Mueller rejects Flynn suggestion that he was duped into lying
WASHINGTON — The special counsel’s office on Friday fired back at the suggestion by former national security adviser Michael Flynn’s defense attorneys that he might have been duped into lying to the FBI about his conversations with the Russian ambassador — writing in a new court filing that Flynn “chose to make false statements” not just to agents, but to the media, the vice president and others.
Special counsel Robert Mueller wrote Friday that he continued to support little or no prison time for Flynn. But he and his prosecutors vigorously pushed backed against the idea that Flynn was caught unaware by FBI agents.
“The Court should reject the defendant’s attempt to minimize the seriousness of those false statements to the FBI,” prosecutors wrote in a memo filed ahead of Flynn’s scheduled sentencing next week. “Nothing about the way the interview was arranged or conducted caused the defendant to make false statements to the FBI.”
Flynn pleaded guilty last December to lying to the FBI about his contacts with Russian Ambassador Sergey Kislyak and agreed to cooperate with Mueller’s investigation.
Since then, though, many of his supporters have questioned the legitimacy of the case against him.

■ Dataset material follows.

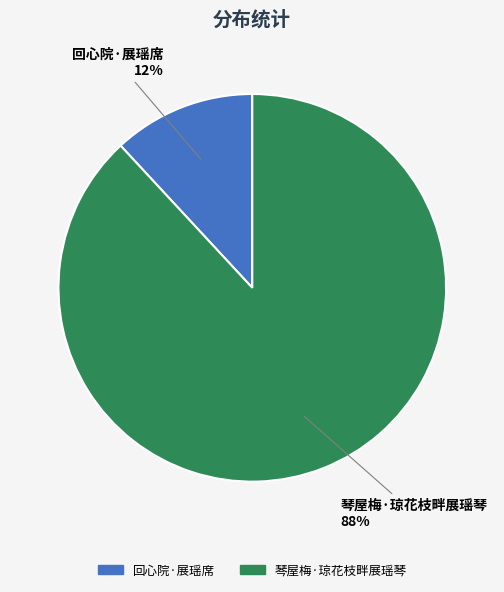

Is there any slice that represents more than half of the pie?

Yes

In arguing for a lenient sentence this week, Flynn’s defense attorneys made a point of noting, among other circumstances, that agents did not warn him beforehand it was a crime to lie to the FBI.
“As General Flynn has frankly acknowledged in his own words, he recognizes that his actions were wrong and he accepts full responsibility for them,” Flynn’s defense attorneys wrote. “There are, at the same time, some additional facts regarding the circumstances of the FBI interview of General Flynn on January 24, 2017, that are relevant to the Court’s consideration of a just punishment.”
U.S. District Judge Emmet Sullivan requested more information on the January interview. The special counsel’s office filing Friday was a response to Sullivan’s request.
The filing said Flynn’s FBI interview was arranged by then-deputy director of the FBI Andrew McCabe, who told Flynn that the agents wanted to interview him about the conversation with the ambassador. Prosecutors attached a redacted memo from McCabe, as well as a report of an interview with former FBI agent Peter Strzok, who was among the agents to interview Flynn.